Collaboration : Michaël Heim et Sylvain Besson
Un scandale qui a commencé en Suisse
Le scandale a éclaté en mars 2014 au Brésil avec le lancement de l’opération policière «Lava Jato». Des hommes d’affaires et des politiciens ont depuis fini derrière les barreaux, tandis que la présidente Dilma Rousseff, visée par une procédure de destitution, a été poussée vers la sortie.
Les pratiques de Petrobras ont pourtant attiré l’attention des procureurs suisses bien avant, comme l’attestent des documents bancaires disponibles sur Internet. Dans un courrier du 4 février 2013, l’avocat de Nestor Cervero, l’ancien directeur international de Petrobras, ordonne ainsi à la banque genevoise UBP de virer 468 000 francs sur un compte du Ministère public de la Confédération (MPC).

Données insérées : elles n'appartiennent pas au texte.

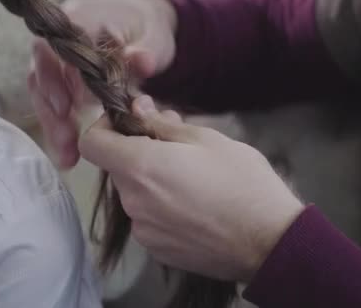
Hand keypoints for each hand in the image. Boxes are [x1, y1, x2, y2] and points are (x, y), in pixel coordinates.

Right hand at [28, 0, 177, 167]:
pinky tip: (69, 155)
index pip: (59, 46)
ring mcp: (57, 57)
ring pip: (42, 91)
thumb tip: (143, 61)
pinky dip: (60, 128)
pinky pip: (52, 103)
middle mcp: (61, 36)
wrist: (146, 29)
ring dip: (53, 125)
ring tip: (68, 157)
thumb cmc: (149, 31)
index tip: (78, 106)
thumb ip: (146, 50)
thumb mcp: (154, 39)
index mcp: (82, 16)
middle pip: (42, 71)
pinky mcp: (61, 78)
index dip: (62, 76)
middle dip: (52, 110)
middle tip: (67, 141)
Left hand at [78, 95, 304, 281]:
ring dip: (153, 182)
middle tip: (180, 147)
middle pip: (119, 168)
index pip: (91, 143)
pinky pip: (150, 220)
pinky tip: (197, 208)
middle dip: (141, 152)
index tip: (130, 123)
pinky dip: (163, 209)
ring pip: (136, 194)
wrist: (269, 241)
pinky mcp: (158, 251)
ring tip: (195, 180)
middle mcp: (133, 202)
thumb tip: (137, 110)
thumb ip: (163, 124)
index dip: (104, 127)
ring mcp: (144, 231)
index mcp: (140, 167)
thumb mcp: (208, 139)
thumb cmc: (242, 181)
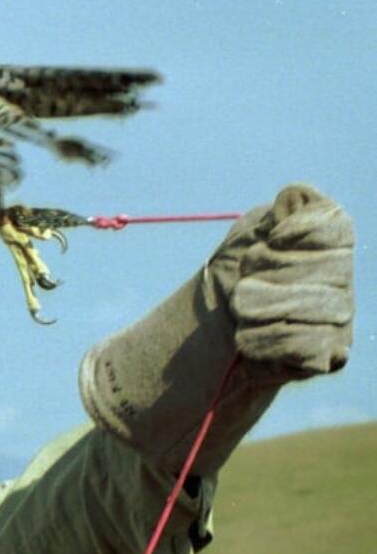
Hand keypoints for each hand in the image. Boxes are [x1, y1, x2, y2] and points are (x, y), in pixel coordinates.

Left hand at [215, 184, 353, 377]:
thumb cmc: (231, 278)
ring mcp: (342, 320)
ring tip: (241, 311)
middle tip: (244, 282)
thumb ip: (277, 214)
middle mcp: (344, 282)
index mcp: (330, 247)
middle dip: (270, 272)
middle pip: (326, 268)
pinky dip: (266, 340)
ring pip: (315, 307)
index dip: (299, 232)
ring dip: (260, 308)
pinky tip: (248, 338)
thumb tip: (294, 198)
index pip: (336, 228)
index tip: (270, 240)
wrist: (209, 333)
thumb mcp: (249, 234)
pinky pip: (308, 345)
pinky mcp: (331, 355)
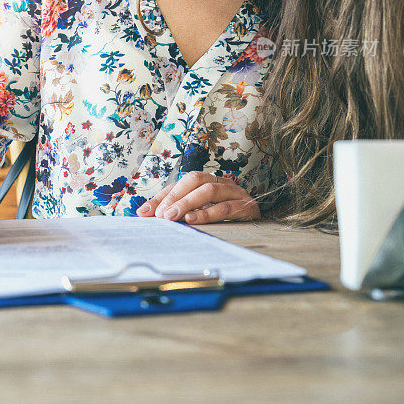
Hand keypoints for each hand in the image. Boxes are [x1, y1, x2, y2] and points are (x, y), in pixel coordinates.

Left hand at [137, 171, 260, 223]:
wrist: (260, 223)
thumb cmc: (224, 216)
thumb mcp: (199, 211)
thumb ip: (175, 210)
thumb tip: (143, 213)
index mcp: (208, 180)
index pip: (180, 184)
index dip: (162, 196)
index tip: (144, 212)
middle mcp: (221, 182)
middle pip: (195, 180)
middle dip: (175, 197)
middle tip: (161, 214)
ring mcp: (235, 192)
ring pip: (209, 190)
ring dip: (188, 203)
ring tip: (173, 217)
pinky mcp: (246, 206)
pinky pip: (225, 207)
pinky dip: (207, 214)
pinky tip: (193, 220)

Cet argent, déposé au nom de Russel Advisors SA, est ainsi confisqué par la justice suisse dans le cadre d’une affaire de corruption. Mais celui qui est encore directeur financier d’une filiale de Petrobras à cette époque reste libre en échange d’un second versement de 50 000 francs à une œuvre de charité. Quant à l’affaire, elle ne fait guère de bruit.
800 millions bloqués auprès de 40 établissements
Il faut ainsi attendre mars 2015 pour que le MPC communique sur le scandale et confirme l’ouverture de neuf enquêtes pénales en Suisse pour corruption et blanchiment. Leur nombre passera à soixante un an plus tard.

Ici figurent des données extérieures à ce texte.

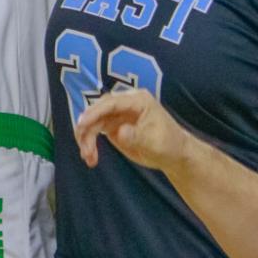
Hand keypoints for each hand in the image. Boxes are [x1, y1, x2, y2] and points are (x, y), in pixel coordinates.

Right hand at [74, 87, 188, 175]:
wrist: (174, 154)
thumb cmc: (169, 144)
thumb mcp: (155, 141)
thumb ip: (136, 136)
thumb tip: (119, 132)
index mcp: (138, 100)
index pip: (112, 102)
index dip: (95, 112)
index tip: (82, 124)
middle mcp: (125, 104)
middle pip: (99, 109)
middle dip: (87, 127)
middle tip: (83, 146)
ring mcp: (118, 115)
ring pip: (94, 121)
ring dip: (86, 138)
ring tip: (88, 157)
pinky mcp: (113, 126)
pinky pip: (95, 131)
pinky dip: (90, 143)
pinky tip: (90, 157)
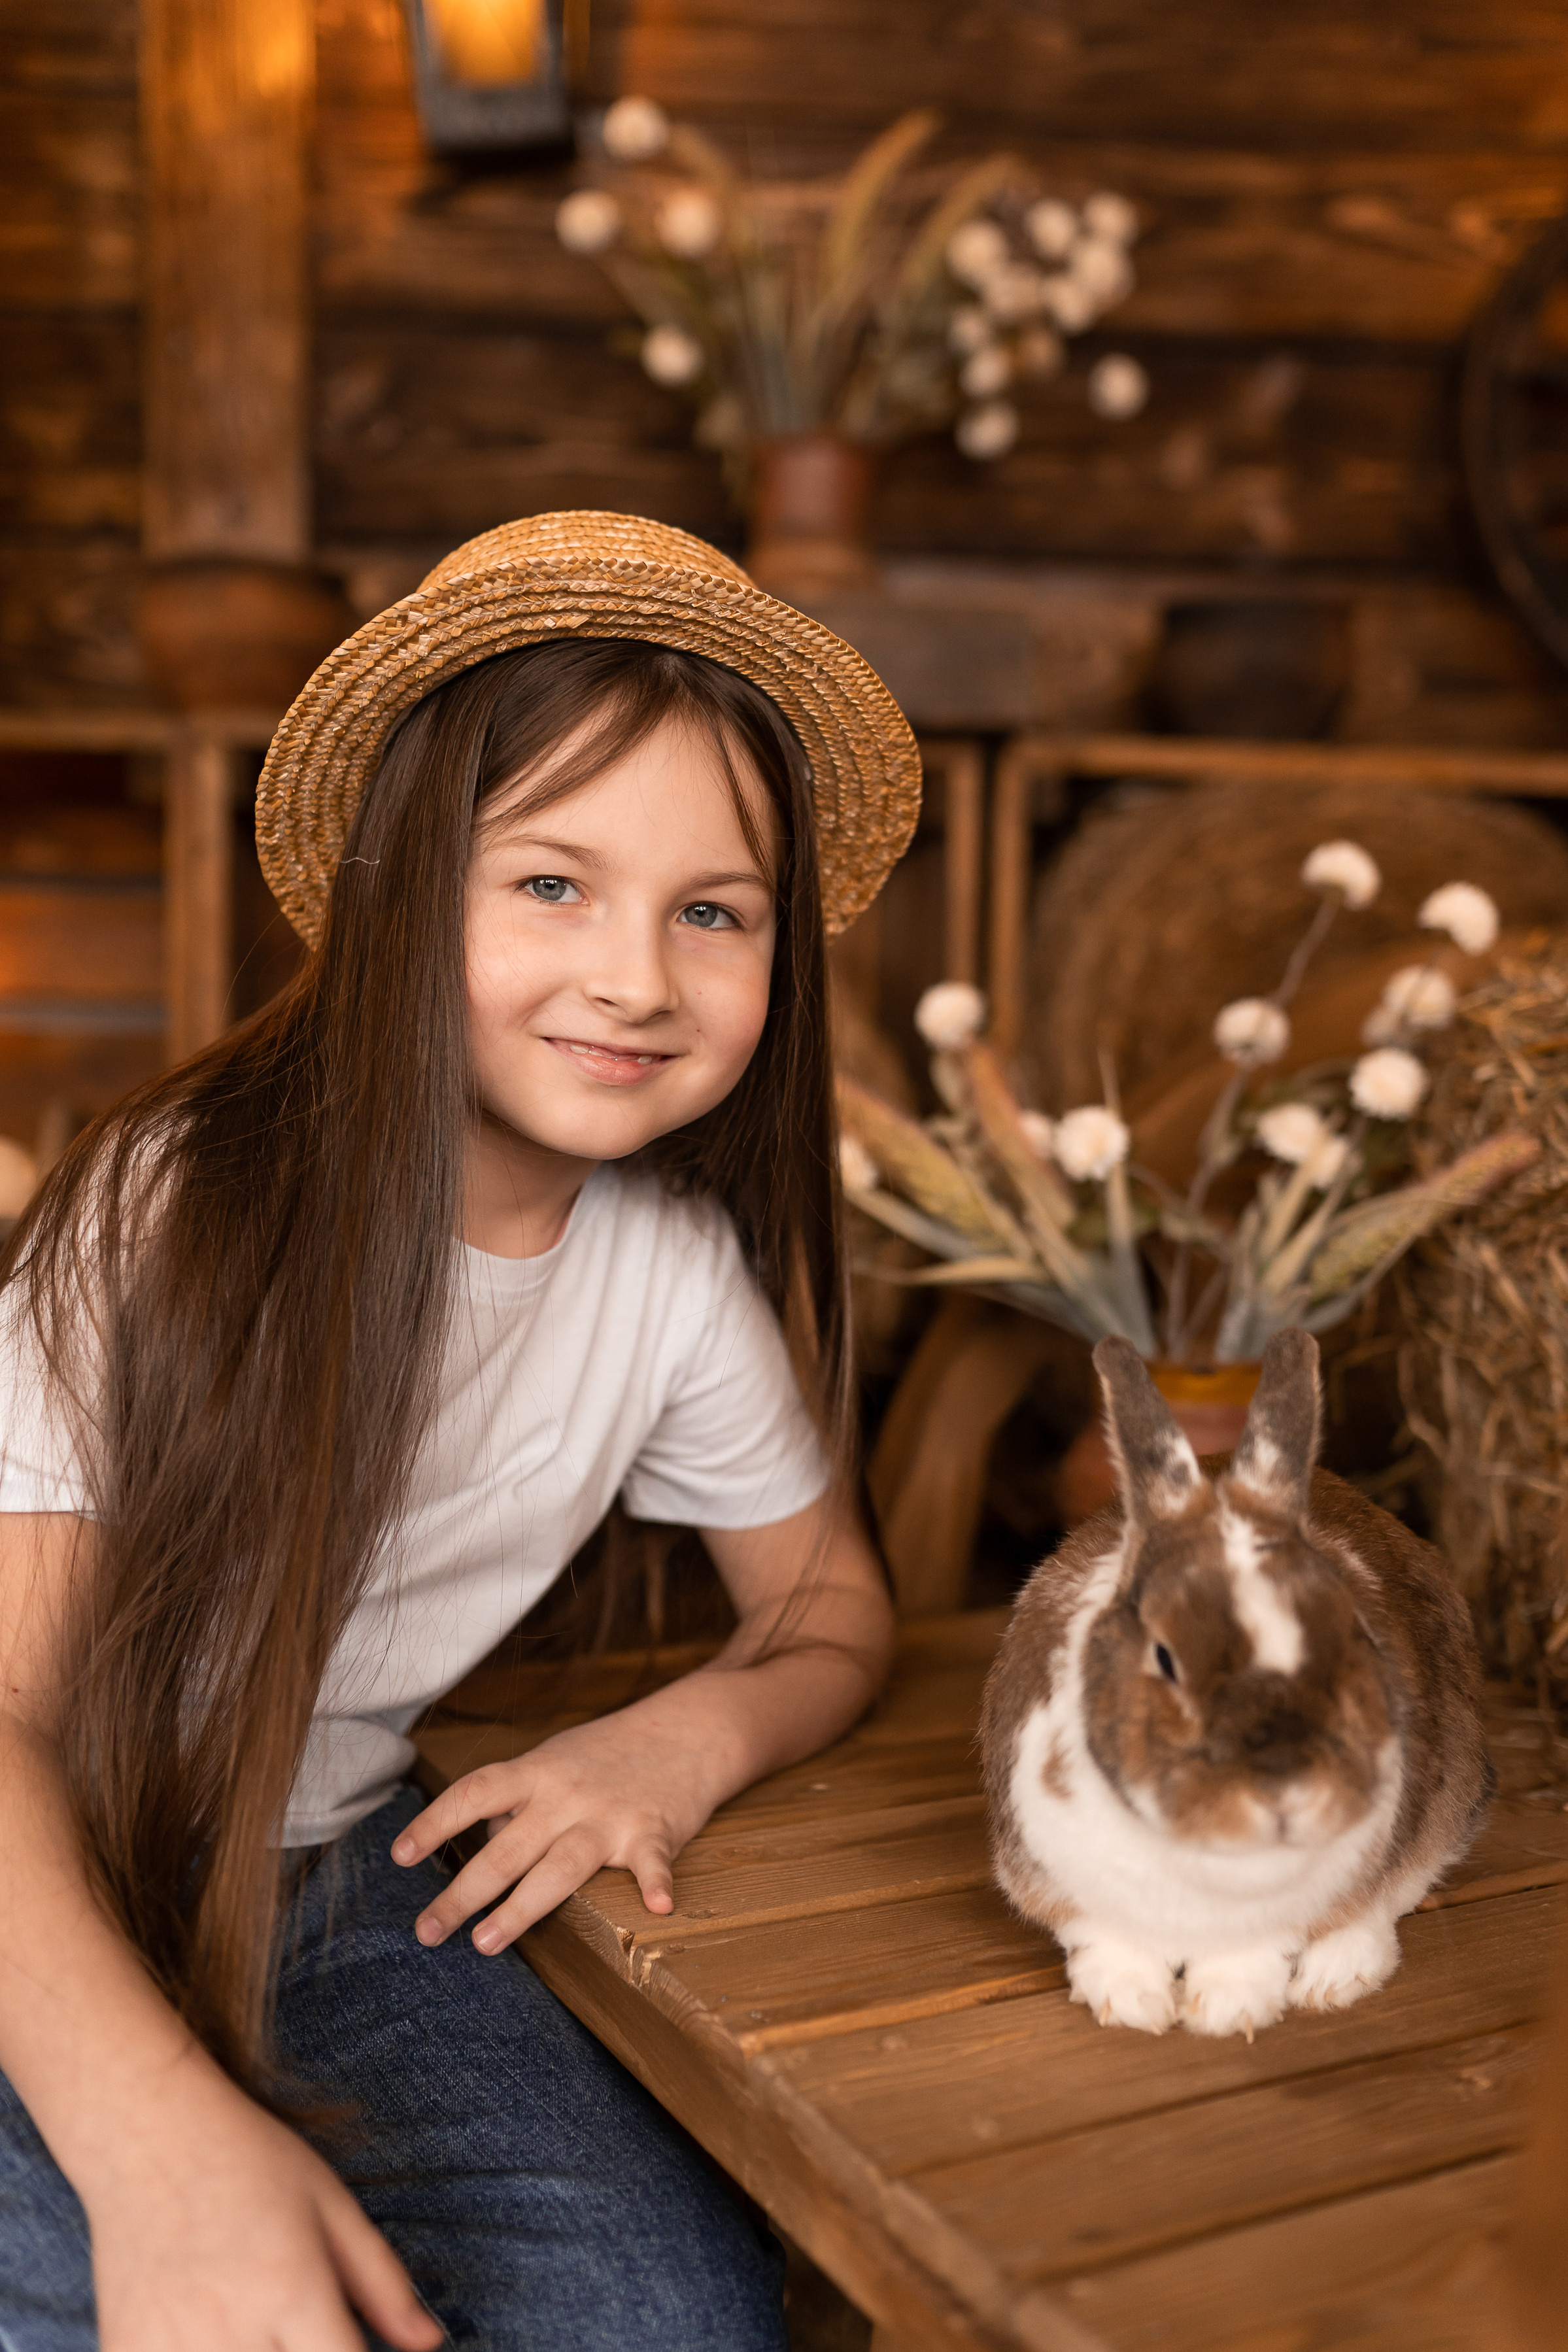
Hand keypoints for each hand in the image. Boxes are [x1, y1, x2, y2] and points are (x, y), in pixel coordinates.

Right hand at [89, 2067, 441, 2351]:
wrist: (144, 2133)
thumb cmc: (248, 2160)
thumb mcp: (329, 2204)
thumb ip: (382, 2281)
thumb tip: (430, 2343)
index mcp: (291, 2291)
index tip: (350, 2347)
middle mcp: (232, 2331)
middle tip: (300, 2328)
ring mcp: (171, 2350)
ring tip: (261, 2327)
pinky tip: (209, 2332)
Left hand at [392, 1708, 722, 1953]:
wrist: (686, 1730)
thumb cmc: (611, 1751)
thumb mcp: (555, 1759)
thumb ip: (518, 1798)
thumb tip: (481, 1837)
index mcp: (538, 1772)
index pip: (474, 1793)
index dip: (435, 1823)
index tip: (400, 1856)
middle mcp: (568, 1794)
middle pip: (507, 1847)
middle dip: (463, 1892)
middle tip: (428, 1930)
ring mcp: (611, 1815)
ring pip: (561, 1866)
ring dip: (523, 1906)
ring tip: (486, 1942)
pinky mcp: (656, 1832)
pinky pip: (654, 1862)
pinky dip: (657, 1883)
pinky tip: (658, 1907)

Lors de ce qui reste son dernier point officiel sur le dossier en mars 2016, le Ministère public a précisé que 800 millions de dollars avaient été bloqués en Suisse au sein d’une quarantaine d’établissements. En tout, ce sont quelque 340 relations bancaires qui ont été dénoncées et plus de 1000 comptes qui sont concernés.
Un Brésilien a également été arrêté en février 2016 à Genève après avoir tenté de vider un compte en banque. Il a été libéré «sous conditions» trois mois plus tard, précise encore le parquet.